Content Creation / Rendering

New Video Creation and Streaming Features Accelerated by the NVIDIA Video Codec SDK

Person looking at computer screen that has video editing images.

May 24, 2023

By Prathap Muthana, Eyal Frishman and Robert Jensen

Discuss (0)

AI-Generated Summary

Dislike

The latest Video Codec SDK 12.1 from NVIDIA introduces new features that enhance video processing, including explicit split-frame encoding, which allows for significant speedup by processing input frames in parallel across multiple NVENCs.
NVIDIA's collaboration with Beamr has led to the integration of Beamr's Content Adaptive Bit Rate (CABR) library with NVENC, enabling real-time, optimized video compression with 10-30% bitrate savings for existing NVENC users and up to 50% compression gain for encoder modernization.
NVIDIA has also worked with V-Nova to optimize Low Complexity Enhancement Video Coding (LCEVC) on NVIDIA GPUs, achieving a 10x speedup compared to CPU implementations and enabling lower bitrates while maintaining quality for cloud-streamed gaming and XR applications.

AI-generated content may summarize information incompletely.
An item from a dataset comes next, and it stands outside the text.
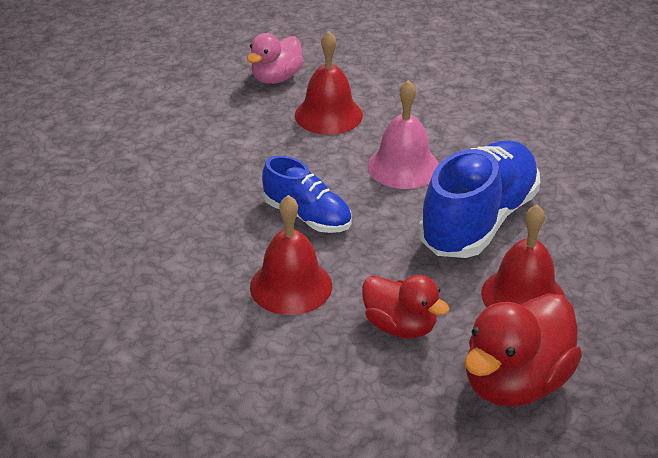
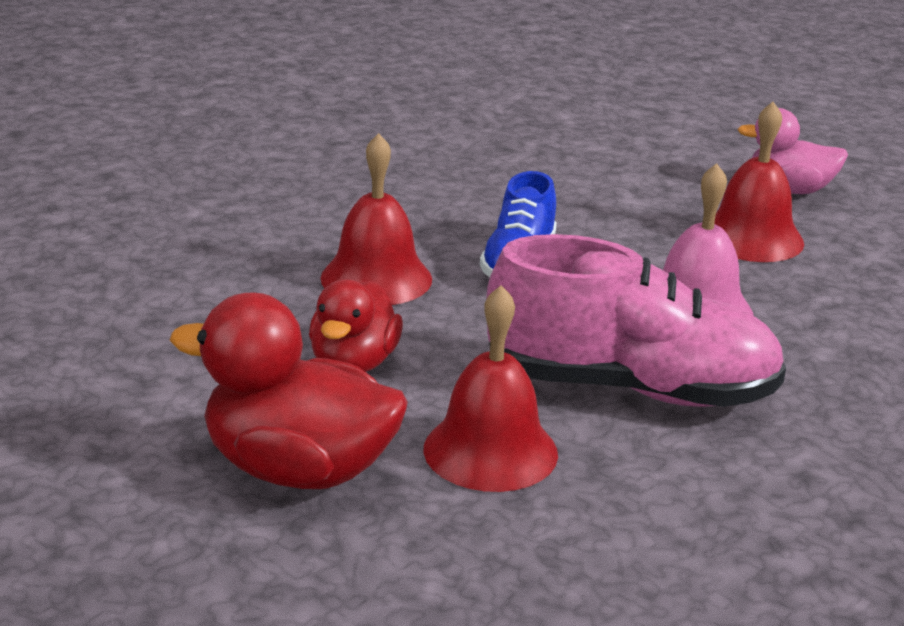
camera: 65 degrees right, 10 degrees down
blue shoe [419,141,540,258] -> pink shoe [486,234,786,407]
Verify important information. Learn more

For over a decade, NVIDIA GPUs have been built with dedicated encoders and decoders called NVENC and NVDEC. They have a highly parallelized architecture, support popular codec formats, and provide direct access to GPU memory for optimized encode and decode operations.

GPU-accelerated video means offloading your video processing to NVENCs and NVDECs, reducing CPU cycles and harnessing the more optimized hardware units. To enable GPU acceleration, NVIDIA offers the Video Codec SDK: a rich API that enables high-performance encoding and decoding.
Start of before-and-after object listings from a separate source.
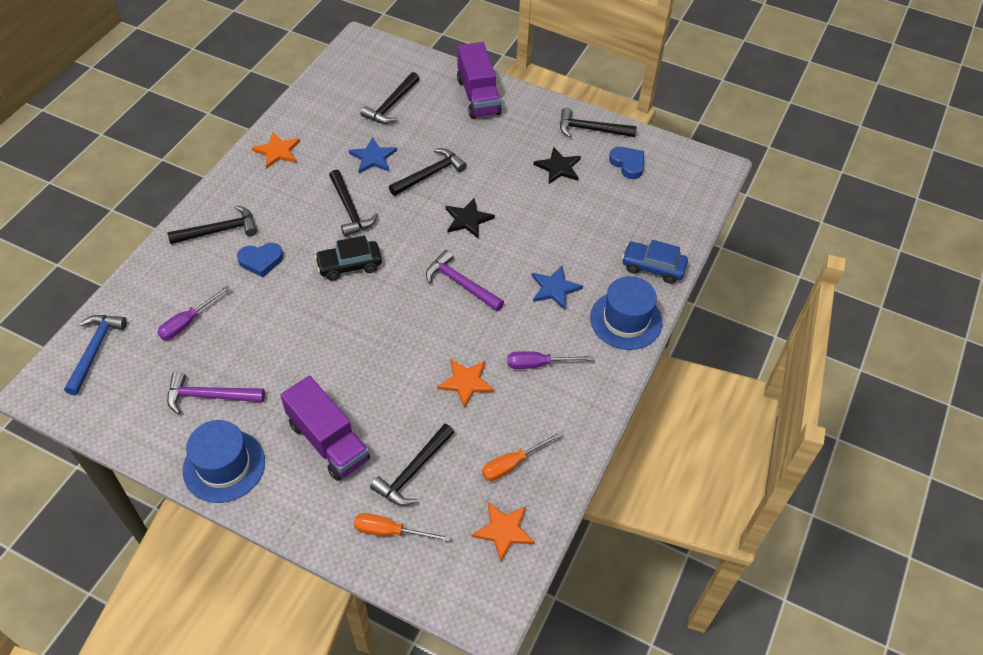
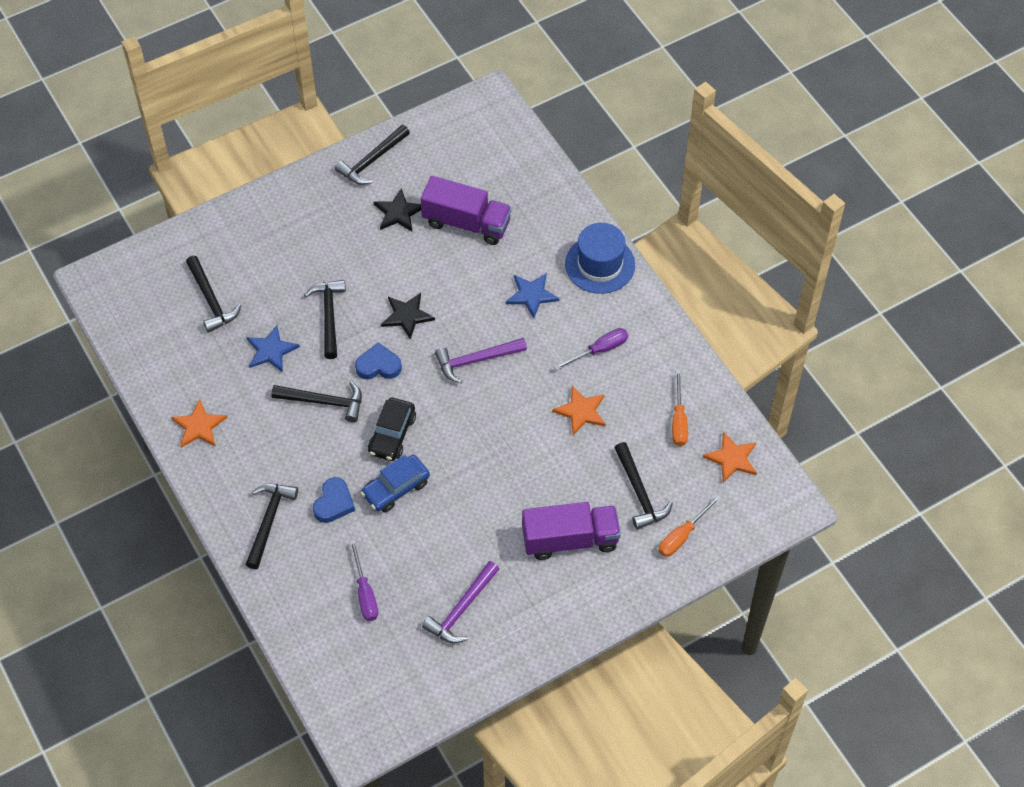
camera: 55 degrees left, 5 degrees up
blue hammer [64,315,127,395] -> none
blue hat [183,420,265,503] -> none
purple truck [457,42,502,119] -> purple truck moved to [421,176,512,245]
purple screwdriver [507,351,594,369] -> purple screwdriver turned 150 degrees counterclockwise [554,328,628,370]
blue heart [609,147,644,179] -> blue heart moved to [355,342,402,379]
blue car [622,240,688,284] -> blue car moved to [361,455,430,513]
Last year, NVIDIA introduced the Ada Lovelace architecture, with the new eighth-generation NVENC. The Video Codec SDK was updated to support AV1 encode on NVIDIA Ada Lovelace, and split encoding to harness the power of multiple NVENCs simultaneously.

Video Codec SDK 12.1 is the newest release, available now. This post highlights new features supported in version 12.1, and how they’re being used to enhance video processing use cases like content creation and streaming on NVIDIA GPUs.

Explicit split-frame encoding

With split encoding, an input frame is split and each part is processed in parallel by multiple NVENCs on the chip, which results in a significant speedup compared to sequential encoding. Split encoding was initially implemented by default on predetermined HQ and LL presets on 4K and 8K resolutions for HEVC and AV1.

In Video Codec SDK 12.1, you control the implementation of split encoding with a flag:

Disabling the flag results in the original default functionality, enabled on predetermined presets on 4K and 8K resolutions.
Enabling the flag implements split encoding across all resolutions and presets.

You can also control the split across two or three NVENCs depending on the number of NVENCs present on the GPU. For more information, see the GPU matrix.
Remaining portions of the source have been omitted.